Itens de um conjunto de dados
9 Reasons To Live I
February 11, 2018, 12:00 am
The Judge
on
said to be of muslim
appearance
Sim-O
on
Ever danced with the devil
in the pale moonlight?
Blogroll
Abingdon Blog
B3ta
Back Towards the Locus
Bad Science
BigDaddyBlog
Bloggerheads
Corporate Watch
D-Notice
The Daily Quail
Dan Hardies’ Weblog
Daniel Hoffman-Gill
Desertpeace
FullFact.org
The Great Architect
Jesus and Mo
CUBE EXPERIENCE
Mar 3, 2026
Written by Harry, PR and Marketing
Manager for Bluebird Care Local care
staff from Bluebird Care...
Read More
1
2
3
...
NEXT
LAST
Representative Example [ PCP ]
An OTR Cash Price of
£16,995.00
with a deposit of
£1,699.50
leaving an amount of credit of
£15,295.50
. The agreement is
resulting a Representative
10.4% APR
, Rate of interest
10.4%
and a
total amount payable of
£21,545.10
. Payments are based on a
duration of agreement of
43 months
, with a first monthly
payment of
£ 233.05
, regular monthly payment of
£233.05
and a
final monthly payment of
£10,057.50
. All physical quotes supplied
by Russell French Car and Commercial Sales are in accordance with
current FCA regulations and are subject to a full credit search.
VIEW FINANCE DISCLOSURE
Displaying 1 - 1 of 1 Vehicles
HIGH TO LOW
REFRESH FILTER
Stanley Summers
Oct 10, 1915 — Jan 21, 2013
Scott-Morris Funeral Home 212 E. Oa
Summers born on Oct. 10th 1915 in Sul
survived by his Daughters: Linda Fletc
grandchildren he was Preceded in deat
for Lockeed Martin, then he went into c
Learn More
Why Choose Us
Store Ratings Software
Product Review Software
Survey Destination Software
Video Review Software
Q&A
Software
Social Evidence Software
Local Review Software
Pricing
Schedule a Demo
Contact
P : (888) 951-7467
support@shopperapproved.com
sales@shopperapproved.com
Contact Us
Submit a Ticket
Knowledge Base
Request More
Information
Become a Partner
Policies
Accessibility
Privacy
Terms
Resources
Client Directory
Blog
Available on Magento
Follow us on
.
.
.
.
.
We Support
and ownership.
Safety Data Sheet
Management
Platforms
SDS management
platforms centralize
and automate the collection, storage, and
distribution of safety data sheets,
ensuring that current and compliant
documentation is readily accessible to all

» O QUE FAZER
Edite a listagem do início até a linha que contém "Accessibility", inclusive, substituindo "Blogroll" por "Links" e mantendo todo o resto igual.

» RESPOSTA DA TAREFA
9 Reasons To Live I
February 11, 2018, 12:00 am
The Judge
on
said to be of muslim
appearance
Sim-O
on
Ever danced with the devil
in the pale moonlight?
Links
Abingdon Blog
B3ta
Back Towards the Locus
Bad Science
BigDaddyBlog
Bloggerheads
Corporate Watch
D-Notice
The Daily Quail
Dan Hardies’ Weblog
Daniel Hoffman-Gill
Desertpeace
FullFact.org
The Great Architect
Jesus and Mo
CUBE EXPERIENCE
Mar 3, 2026
Written by Harry, PR and Marketing
Manager for Bluebird Care Local care
staff from Bluebird Care...
Read More
1
2
3
...
NEXT
LAST
Representative Example [ PCP ]
An OTR Cash Price of
£16,995.00
with a deposit of
£1,699.50
leaving an amount of credit of
£15,295.50
. The agreement is
resulting a Representative
10.4% APR
, Rate of interest
10.4%
and a
total amount payable of
£21,545.10
. Payments are based on a
duration of agreement of
43 months
, with a first monthly
payment of
£ 233.05
, regular monthly payment of
£233.05
and a
final monthly payment of
£10,057.50
. All physical quotes supplied
by Russell French Car and Commercial Sales are in accordance with
current FCA regulations and are subject to a full credit search.
VIEW FINANCE DISCLOSURE
Displaying 1 - 1 of 1 Vehicles
HIGH TO LOW
REFRESH FILTER
Stanley Summers
Oct 10, 1915 — Jan 21, 2013
Scott-Morris Funeral Home 212 E. Oa
Summers born on Oct. 10th 1915 in Sul
survived by his Daughters: Linda Fletc
grandchildren he was Preceded in deat
for Lockeed Martin, then he went into c
Learn More
Why Choose Us
Store Ratings Software
Product Review Software
Survey Destination Software
Video Review Software
Q&A
Software
Social Evidence Software
Local Review Software
Pricing
Schedule a Demo
Contact
P : (888) 951-7467
support@shopperapproved.com
sales@shopperapproved.com
Contact Us
Submit a Ticket
Knowledge Base
Request More
Information
Become a Partner
Policies
Accessibility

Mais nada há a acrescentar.